Written request 1: Collect every line of the records that contains the string "Image", matching case exactly.

Document excerpt:
◇ ◇ ◇ ◇

Ranking Problem

kriemer

Registered User.
Local time
Yesterday, 22:14
Joined
Aug 28, 2005
Messages
38
I know this has been asked and answered, but I can't figure out the answers to meet my requirements so hopefully someone can help me.

I have a database which consists of several stock tickers sorted on "Date" and and calculated value ("ABS"). What I require is to be able to generate a "Ranking Value" from the ABS value, where the highest ABS = 1, next highest =2, etc. for any particular date group, then starts again. I currently create the ranking in Excel and re-import the results into Access. I have reached the 65.5k record Excel limit and now need to do all the work in Access

The code I use to generate my un-ranked table is as follows:
Code:
INSERT INTO [Ranking ABS Access] ( Ticker, [Date/Time], Equationtype, Calcgain, ABS )
SELECT [Main program walkforward explore table].Ticker, [Main program walkforward explore table].[Date/Time], [Main program walkforward explore table].Equationtype, [Main program walkforward explore table].Calcgain, Abs([PositionScore]) AS ABS
FROM [Main program walkforward explore table]
ORDER BY [Main program walkforward explore table].[Date/Time], Abs([PositionScore]) DESC;

I have found the following code which by description does what I need (though it will take someone much smarter than I am to translate it to my needs) albeit for a differently structured database:
Code:
select a.Dept, a.Subdept, a.Amount, count(*) as rank
from
(
select Dept, Subdept, Amount
from joe
group by Dept, Subdept, Amount
) as a
inner join
(
select Dept, Subdept, Amount
from joe
group by Dept, Subdept, Amount
) as b on a.Dept = b.Dept and a.Amount <= b.Amount
group by a.Dept, a.Subdept, a.Amount
order by a.Dept, a.Subdept, count(*)

◇ ◇ ◇ ◇

Written request 2: Retype the passage of the ranking thread starting at "Registered User." and ending at "can help me.", without changing any of it.

Provided records:

◇ ◇ ◇ ◇

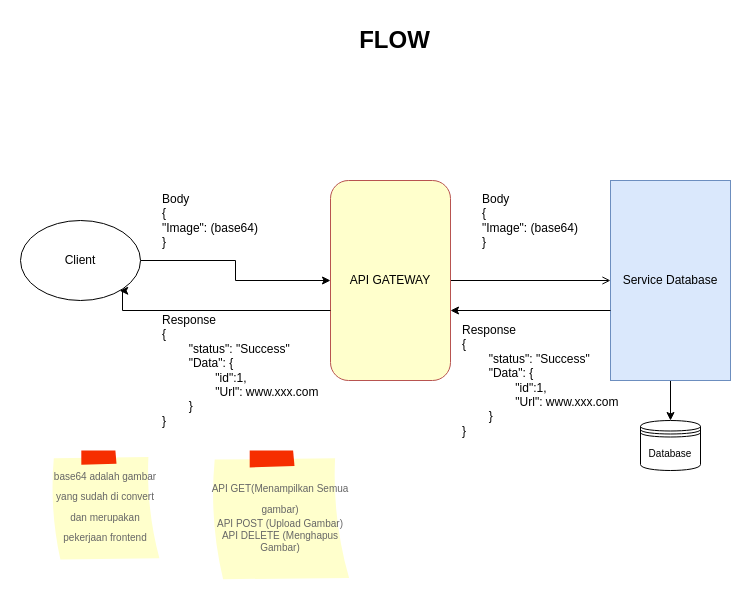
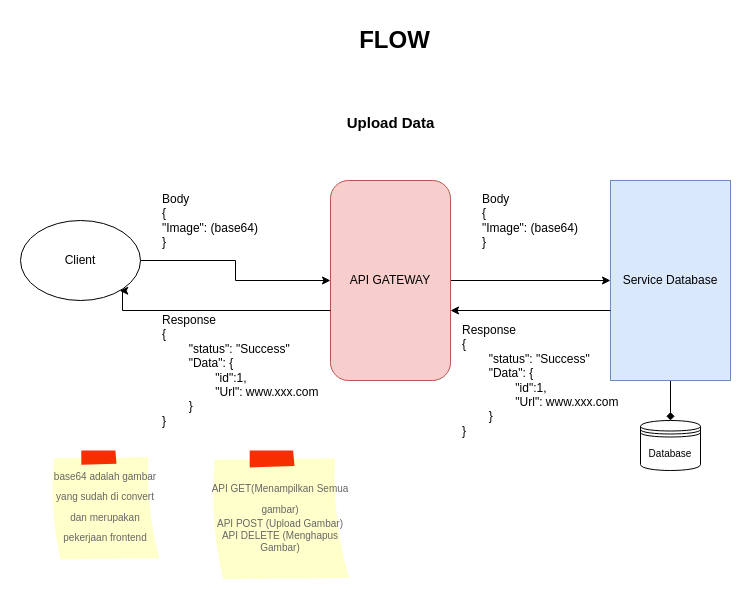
  <mxCell id="0" />
  <mxCell id="1" parent="0" />
  <mxCell id="2" style="edgeStyle=orthogonalEdgeStyle;rounded=0;orthogonalLoop=1;jettySize=auto;html=1;entryX=0;entryY=0.5;entryDx=0;entryDy=0;fontFamily=Helvetica;fontSize=10;" edge="1" parent="1" source="3" target="5"><mxGeometry relative="1" as="geometry" /></mxCell>
  <mxCell id="3" value="Client" style="ellipse;whiteSpace=wrap;html=1;" vertex="1" parent="1"><mxGeometry x="20" y="220" width="120" height="80" as="geometry" /></mxCell>
- <mxCell id="4" style="edgeStyle=orthogonalEdgeStyle;rounded=0;orthogonalLoop=1;jettySize=auto;html=1;entryX=0;entryY=0.5;entryDx=0;entryDy=0;fontFamily=Helvetica;fontSize=10;endArrow=open;" edge="1" parent="1" source="5" target="7"><mxGeometry relative="1" as="geometry" /></mxCell>
- <mxCell id="5" value="API GATEWAY" style="rounded=1;whiteSpace=wrap;html=1;fillColor=#ffffcc;strokeColor=#b85450;" vertex="1" parent="1"><mxGeometry x="330" y="180" width="120" height="200" as="geometry" /></mxCell>
- <mxCell id="6" style="edgeStyle=orthogonalEdgeStyle;rounded=0;orthogonalLoop=1;jettySize=auto;html=1;fontFamily=Helvetica;fontSize=10;" edge="1" parent="1" source="7" target="12"><mxGeometry relative="1" as="geometry" /></mxCell>
+ <mxCell id="4" style="edgeStyle=orthogonalEdgeStyle;rounded=0;orthogonalLoop=1;jettySize=auto;html=1;entryX=0;entryY=0.5;entryDx=0;entryDy=0;fontFamily=Helvetica;fontSize=10;" edge="1" parent="1" source="5" target="7"><mxGeometry relative="1" as="geometry" /></mxCell>
+ <mxCell id="5" value="API GATEWAY" style="rounded=1;whiteSpace=wrap;html=1;fillColor=#f8cecc;strokeColor=#b85450;" vertex="1" parent="1"><mxGeometry x="330" y="180" width="120" height="200" as="geometry" /></mxCell>
+ <mxCell id="6" style="edgeStyle=orthogonalEdgeStyle;rounded=0;orthogonalLoop=1;jettySize=auto;html=1;fontFamily=Helvetica;fontSize=10;endArrow=diamond;" edge="1" parent="1" source="7" target="12"><mxGeometry relative="1" as="geometry" /></mxCell>
  <mxCell id="7" value="Service Database" style="rounded=0;whiteSpace=wrap;html=1;fillColor=#dae8fc;strokeColor=#6c8ebf;" vertex="1" parent="1"><mxGeometry x="610" y="180" width="120" height="200" as="geometry" /></mxCell>
  <mxCell id="8" value="FLOW" style="text;strokeColor=none;fillColor=none;html=1;fontSize=24;fontStyle=1;verticalAlign=middle;align=center;" vertex="1" parent="1"><mxGeometry x="344" y="20" width="100" height="40" as="geometry" /></mxCell>
  <mxCell id="9" value="&lt;span style=&quot;font-weight: normal;&quot;&gt;Body&lt;br style=&quot;border-color: var(--border-color);&quot;&gt;{&lt;br style=&quot;border-color: var(--border-color);&quot;&gt;&lt;span style=&quot;border-color: var(--border-color);&quot;&gt;&#09;&lt;/span&gt;&quot;Image&quot;: (base64)&lt;br style=&quot;border-color: var(--border-color);&quot;&gt;}&lt;/span&gt;" style="text;strokeColor=none;fillColor=none;html=1;fontSize=12;fontStyle=1;verticalAlign=middle;align=left;fontFamily=Helvetica;" vertex="1" parent="1"><mxGeometry x="160" y="200" width="100" height="40" as="geometry" /></mxCell>
  <mxCell id="10" value="&lt;font style=&quot;font-size: 10px;&quot;&gt;base64 adalah gambar yang sudah di convert dan merupakan pekerjaan frontend&lt;/font&gt;" style="strokeWidth=1;shadow=0;dashed=0;align=center;html=1;shape=mxgraph.mockup.text.stickyNote2;fontColor=#666666;mainText=;fontSize=17;whiteSpace=wrap;fillColor=#ffffcc;strokeColor=#F62E00;fontFamily=Helvetica;rotation=0;" vertex="1" parent="1"><mxGeometry x="50" y="450" width="110" height="110" as="geometry" /></mxCell>
  <mxCell id="11" value="&lt;span style=&quot;font-weight: normal;&quot;&gt;Body&lt;br style=&quot;border-color: var(--border-color);&quot;&gt;{&lt;br style=&quot;border-color: var(--border-color);&quot;&gt;&lt;span style=&quot;border-color: var(--border-color);&quot;&gt;&#09;&lt;/span&gt;&quot;Image&quot;: (base64)&lt;br style=&quot;border-color: var(--border-color);&quot;&gt;}&lt;/span&gt;" style="text;strokeColor=none;fillColor=none;html=1;fontSize=12;fontStyle=1;verticalAlign=middle;align=left;fontFamily=Helvetica;" vertex="1" parent="1"><mxGeometry x="480" y="200" width="100" height="40" as="geometry" /></mxCell>
  <mxCell id="12" value="Database" style="shape=datastore;whiteSpace=wrap;html=1;strokeColor=default;fontFamily=Helvetica;fontSize=10;fillColor=none;" vertex="1" parent="1"><mxGeometry x="640" y="420" width="60" height="50" as="geometry" /></mxCell>
  <mxCell id="13" style="edgeStyle=orthogonalEdgeStyle;rounded=0;orthogonalLoop=1;jettySize=auto;html=1;entryX=0;entryY=0.5;entryDx=0;entryDy=0;fontFamily=Helvetica;fontSize=10;" edge="1" parent="1"><mxGeometry relative="1" as="geometry"><mxPoint x="610" y="310" as="sourcePoint" /><mxPoint x="450" y="310" as="targetPoint" /></mxGeometry></mxCell>
  <mxCell id="14" value="&lt;span style=&quot;font-weight: normal;&quot;&gt;Response&lt;br&gt;{&lt;br&gt;&lt;span style=&quot;white-space: pre;&quot;&gt;&#09;&lt;/span&gt;&quot;status&quot;: &quot;Success&quot;&lt;br&gt;&lt;span style=&quot;white-space: pre;&quot;&gt;&#09;&lt;/span&gt;&quot;Data&quot;: {&lt;br&gt;&lt;span style=&quot;white-space: pre;&quot;&gt;&#09;&lt;span style=&quot;white-space: pre;&quot;&gt;&#09;&lt;/span&gt;&quot;&lt;/span&gt;id&quot;:1,&lt;br&gt;&lt;span style=&quot;white-space: pre;&quot;&gt;&#09;&lt;/span&gt;&lt;span style=&quot;white-space: pre;&quot;&gt;&#09;&lt;/span&gt;&quot;Url&quot;: www.xxx.com&lt;br&gt;&lt;span style=&quot;white-space: pre;&quot;&gt;&#09;&lt;/span&gt;}&lt;br&gt;}&lt;/span&gt;" style="text;strokeColor=none;fillColor=none;html=1;fontSize=12;fontStyle=1;verticalAlign=middle;align=left;fontFamily=Helvetica;" vertex="1" parent="1"><mxGeometry x="460" y="360" width="100" height="40" as="geometry" /></mxCell>
  <mxCell id="15" style="edgeStyle=orthogonalEdgeStyle;rounded=0;orthogonalLoop=1;jettySize=auto;html=1;fontFamily=Helvetica;fontSize=10;entryX=0.827;entryY=0.879;entryDx=0;entryDy=0;entryPerimeter=0;" edge="1" parent="1" target="3"><mxGeometry relative="1" as="geometry"><mxPoint x="330" y="310" as="sourcePoint" /><mxPoint x="130" y="310" as="targetPoint" /><Array as="points"><mxPoint x="122" y="310" /></Array></mxGeometry></mxCell>
  <mxCell id="16" value="&lt;span style=&quot;font-weight: normal;&quot;&gt;Response&lt;br&gt;{&lt;br&gt;&lt;span style=&quot;white-space: pre;&quot;&gt;&#09;&lt;/span&gt;&quot;status&quot;: &quot;Success&quot;&lt;br&gt;&lt;span style=&quot;white-space: pre;&quot;&gt;&#09;&lt;/span&gt;&quot;Data&quot;: {&lt;br&gt;&lt;span style=&quot;white-space: pre;&quot;&gt;&#09;&lt;span style=&quot;white-space: pre;&quot;&gt;&#09;&lt;/span&gt;&quot;&lt;/span&gt;id&quot;:1,&lt;br&gt;&lt;span style=&quot;white-space: pre;&quot;&gt;&#09;&lt;/span&gt;&lt;span style=&quot;white-space: pre;&quot;&gt;&#09;&lt;/span&gt;&quot;Url&quot;: www.xxx.com&lt;br&gt;&lt;span style=&quot;white-space: pre;&quot;&gt;&#09;&lt;/span&gt;}&lt;br&gt;}&lt;/span&gt;" style="text;strokeColor=none;fillColor=none;html=1;fontSize=12;fontStyle=1;verticalAlign=middle;align=left;fontFamily=Helvetica;" vertex="1" parent="1"><mxGeometry x="160" y="350" width="100" height="40" as="geometry" /></mxCell>
+ <mxCell id="17" value="&lt;font style=&quot;font-size: 15px;&quot;&gt;Upload Data&lt;/font&gt;" style="text;strokeColor=none;fillColor=none;html=1;fontSize=24;fontStyle=1;verticalAlign=middle;align=center;" vertex="1" parent="1"><mxGeometry x="340" y="100" width="100" height="40" as="geometry" /></mxCell>
  <mxCell id="18" value="&lt;div style=&quot;&quot;&gt;&lt;span style=&quot;font-size: 10px; background-color: initial;&quot;&gt;API GET(Menampilkan Semua gambar)&lt;/span&gt;&lt;/div&gt;&lt;font style=&quot;font-size: 10px;&quot;&gt;&lt;div style=&quot;&quot;&gt;&lt;span style=&quot;background-color: initial;&quot;&gt;API POST (Upload Gambar)&lt;/span&gt;&lt;/div&gt;&lt;div style=&quot;&quot;&gt;&lt;span style=&quot;background-color: initial;&quot;&gt;API DELETE (Menghapus Gambar)&lt;/span&gt;&lt;/div&gt;&lt;/font&gt;" style="strokeWidth=1;shadow=0;dashed=0;align=center;html=1;shape=mxgraph.mockup.text.stickyNote2;fontColor=#666666;mainText=;fontSize=17;whiteSpace=wrap;fillColor=#ffffcc;strokeColor=#F62E00;fontFamily=Helvetica;rotation=0;" vertex="1" parent="1"><mxGeometry x="210" y="450" width="140" height="130" as="geometry" /></mxCell>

◇ ◇ ◇ ◇

Final answer 1:
  <mxCell id="9" value="&lt;span style=&quot;font-weight: normal;&quot;&gt;Body&lt;br style=&quot;border-color: var(--border-color);&quot;&gt;{&lt;br style=&quot;border-color: var(--border-color);&quot;&gt;&lt;span style=&quot;border-color: var(--border-color);&quot;&gt;&#09;&lt;/span&gt;&quot;Image&quot;: (base64)&lt;br style=&quot;border-color: var(--border-color);&quot;&gt;}&lt;/span&gt;" style="text;strokeColor=none;fillColor=none;html=1;fontSize=12;fontStyle=1;verticalAlign=middle;align=left;fontFamily=Helvetica;" vertex="1" parent="1"><mxGeometry x="160" y="200" width="100" height="40" as="geometry" /></mxCell>
  <mxCell id="11" value="&lt;span style=&quot;font-weight: normal;&quot;&gt;Body&lt;br style=&quot;border-color: var(--border-color);&quot;&gt;{&lt;br style=&quot;border-color: var(--border-color);&quot;&gt;&lt;span style=&quot;border-color: var(--border-color);&quot;&gt;&#09;&lt;/span&gt;&quot;Image&quot;: (base64)&lt;br style=&quot;border-color: var(--border-color);&quot;&gt;}&lt;/span&gt;" style="text;strokeColor=none;fillColor=none;html=1;fontSize=12;fontStyle=1;verticalAlign=middle;align=left;fontFamily=Helvetica;" vertex="1" parent="1"><mxGeometry x="480" y="200" width="100" height="40" as="geometry" /></mxCell>

Final answer 2:
Registered User.
Local time
Yesterday, 22:14
Joined
Aug 28, 2005
Messages
38
I know this has been asked and answered, but I can't figure out the answers to meet my requirements so hopefully someone can help me.